Brenda Michelson over on ebizQ’s Business-Driven-Architect blog had an interesting post on an article published in Communications of the ACM titled “Data in Flight”. The article tries to explain the idea of “data in motion” and the benefits of event stream processing, presumably assuming an audience of database folks.
Brenda’s quotes from the article are probably a good place for a bit of commentary:
“The streaming query engine is a new technology … “
… if you mean “new” is 10 years old or more. But maybe the author means “new” to the presumed reader? Although I would have thought that readers of this particular journal would be well advised on such technology trends…
“CEP has been used within the industry as a blanket term to describe the entire field of streaming query systems.”
Actually CEP covers multiple types of event processing, including continuous queries on event streams. Is there something fundamentally different between an event stream (from some external source) and a “data stream” (for some internal source)? No, I don’t think so.
“This is regrettable because it has resulted in a religious war between SQL-based and non-SQL-based vendors…”
Religious war? Most people accept that there are many types of event processing languages, and these are best suited to different types of event operations – and we see this in a variety of leading CEP vendors. Indeed, 2 out of the top 3 market leading CEP vendors (including TIBCO as the market leader) do not rely on SQL-based continuous queries (although this is indeed available, for tasks like stream processing, in TIBCO BusinessEvents).
“… in overly focusing on financial services applications, has caused other application areas to be neglected.”
Overly focusing on financial services applications? Well, it is certainly true that many CEP vendors focus on algorithmic trading, probably contributing to some vendors’ eventual demise during the recent financial downturn. But TIBCO’s main CEP customer base is in transport, logistics, and telecom, closely followed by government and then financial services.
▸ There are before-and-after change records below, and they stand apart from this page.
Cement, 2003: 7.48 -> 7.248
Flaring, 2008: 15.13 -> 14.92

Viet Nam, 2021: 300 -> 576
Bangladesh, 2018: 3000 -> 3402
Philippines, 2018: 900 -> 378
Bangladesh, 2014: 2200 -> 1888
“Because of their shared SQL language, streaming query engines and relational databases can collaborate to solve problems in monitoring and realtime business intelligence. SQL makes them accessible to a large pool of people with SQL expertise.”
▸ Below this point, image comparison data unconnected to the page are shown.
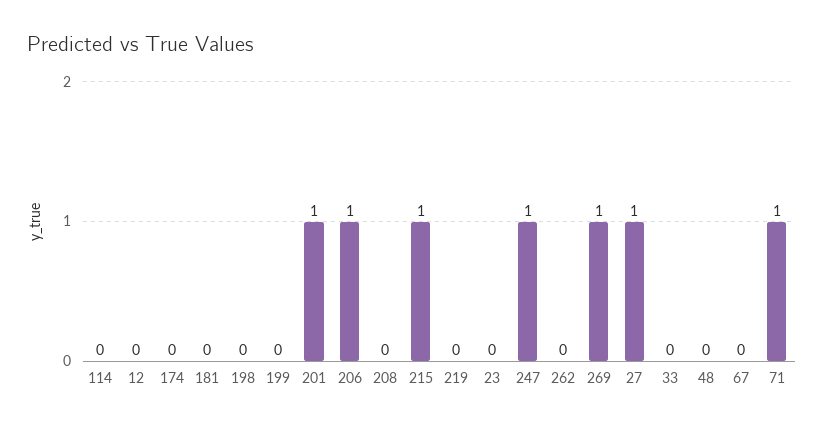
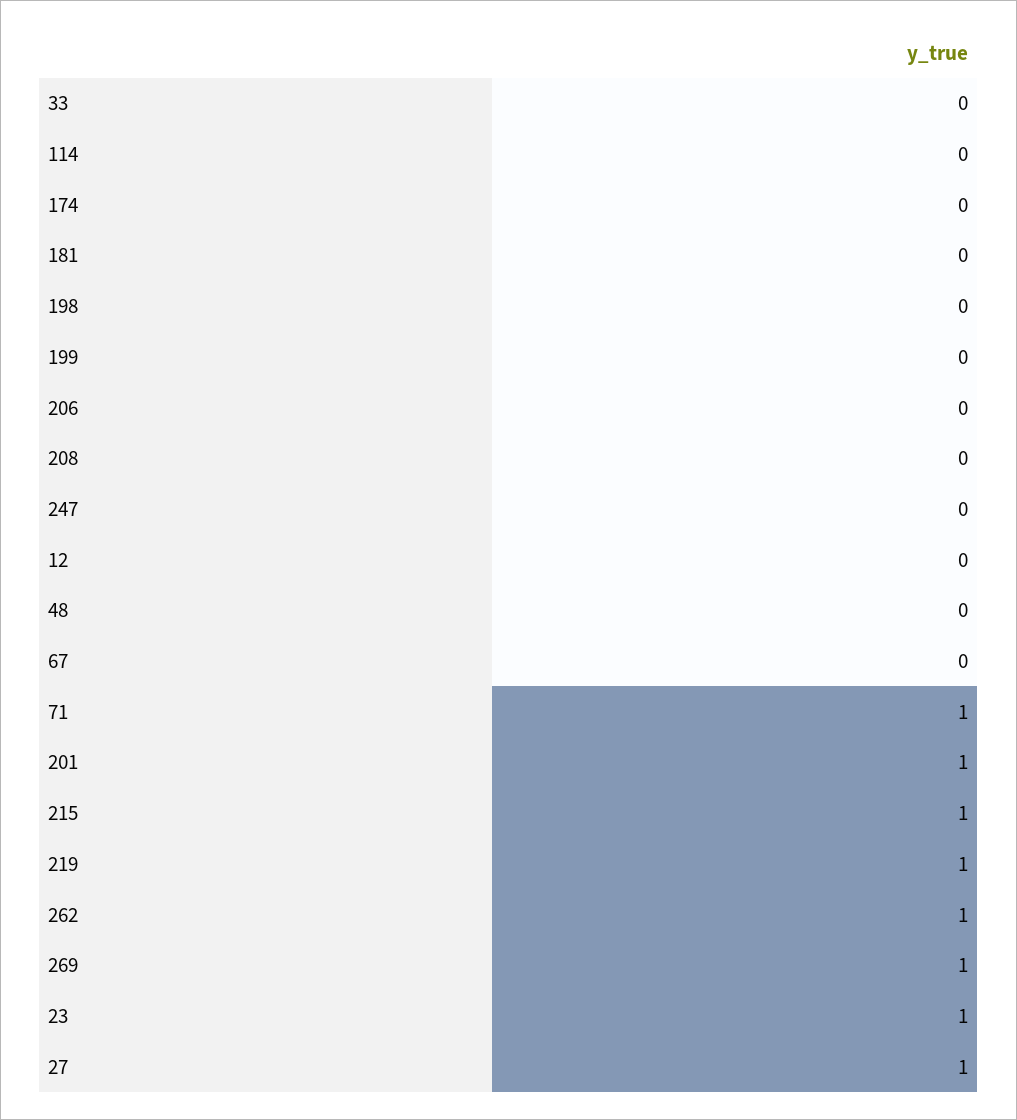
206: 1 -> 0
219: 0 -> 1
23: 0 -> 1
247: 1 -> 0
262: 0 -> 1

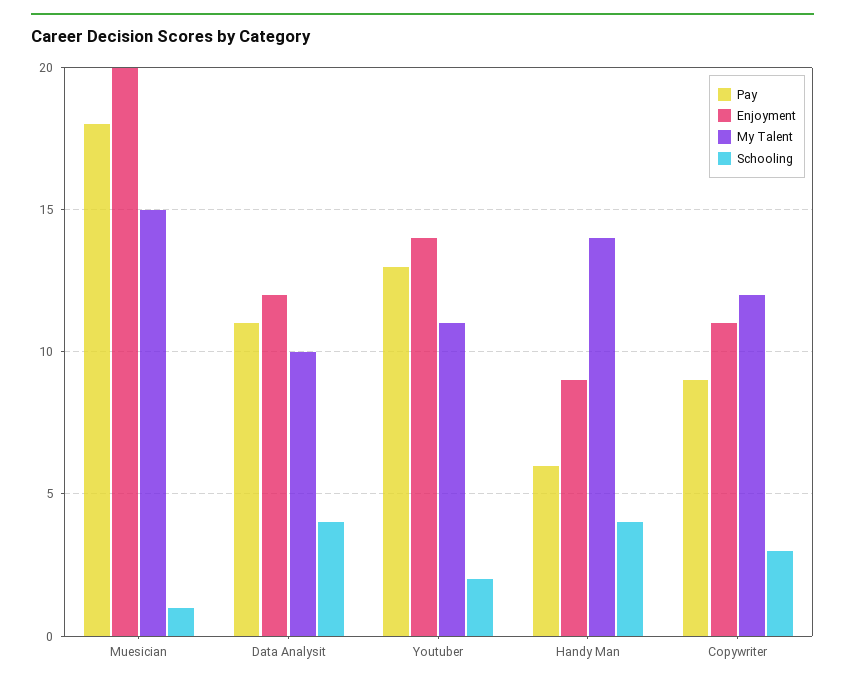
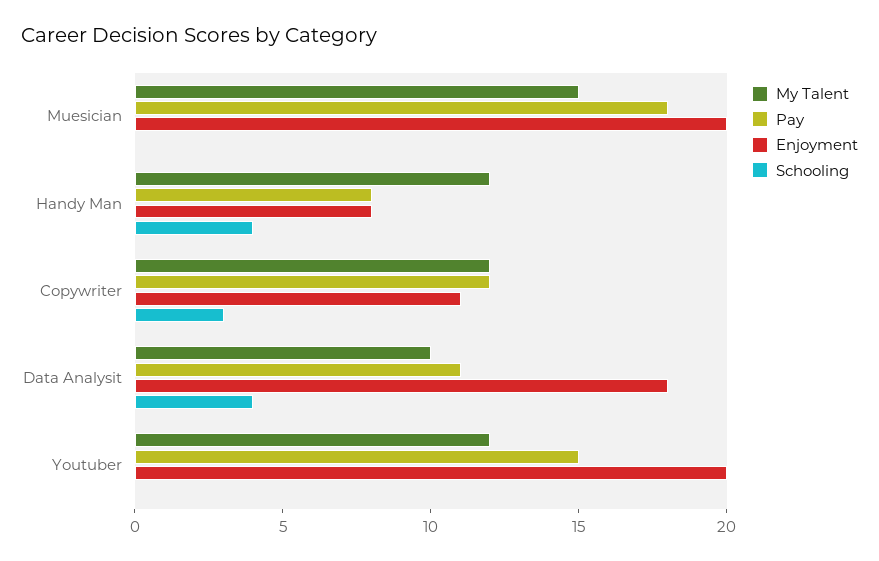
Schooling, Muesician: 1 -> 0
Enjoyment, Data Analysit: 12 -> 18
Pay, Youtuber: 13 -> 15
Enjoyment, Youtuber: 14 -> 20
My Talent, Youtuber: 11 -> 12
Schooling, Youtuber: 2 -> 0
Pay, Handy Man: 6 -> 8
Enjoyment, Handy Man: 9 -> 8
My Talent, Handy Man: 14 -> 12
Pay, Copywriter: 9 -> 12

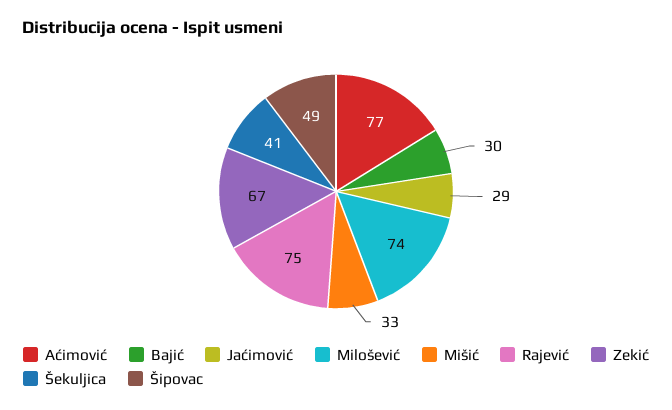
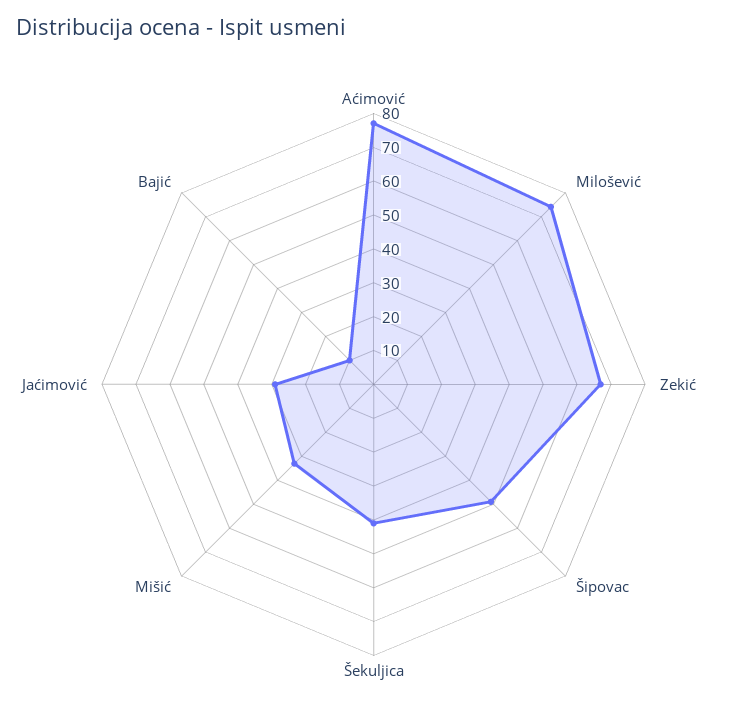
Bajić: 30 -> 10
Rajević: 75 -> none

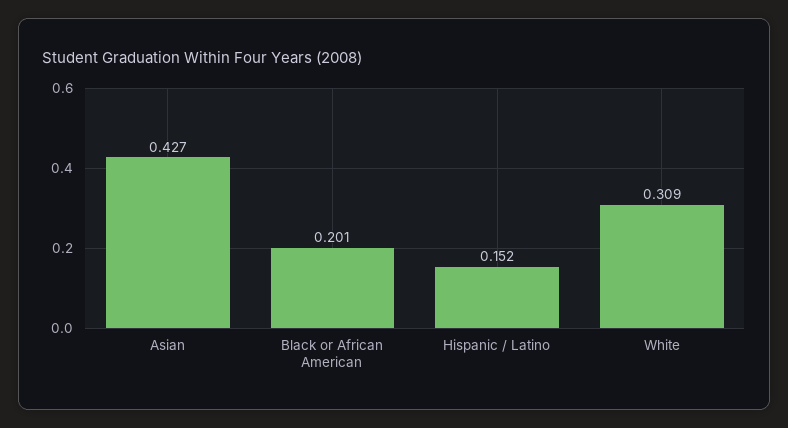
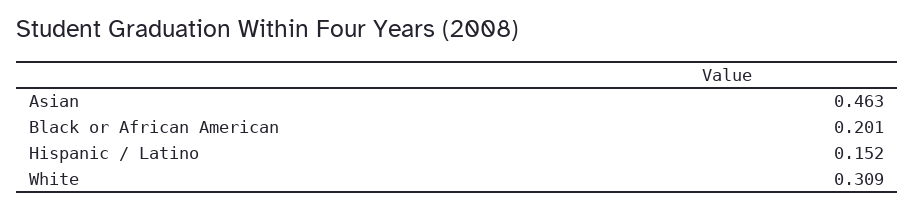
Asian: 0.427 -> 0.463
Well, continuous query languages tend to be loosely based on SQL, but have different semantics. For example, in TIBCO BusinessEvents Query Language (BQL), there is a policy statement that defines things like time window, resultset size, etc. Such a continuous query, executing asynchronously, is probably not something a synchronous SQL / stored procedure developer will be automatically comfortable with.
“…streaming query systems can support patterns such as enterprise messaging, complex event processing, continuous data integration, and new application areas that are still being discovered.”
Well, this is truly where the ACM article reviewers missed some hype. As a subset of CEP, for sure, continuous queries “support” operations such as routing events, identifying event patterns, merging event data, and so forth. But so do other event processing technologies (and TIBCO customers do these with both production rules and queries…).
So one might conclude that this article is some sort of clever marketing from a stream-processing start-up. Which, indeed, it probably was – and all kudos to them for their success in getting this published in ACM. I believe it was aimed at encouraging database-users out of their “transactional shells” into the “real-time world of events” – which is possibly a frightful proposition to the CIOs and DBAs used to the staid and stable world of “data at rest” (and presumably on a database somewhere).
And hopefully someone (maybe from EPTS?) will counter with a more balanced article on event processing applications and use cases in the near future.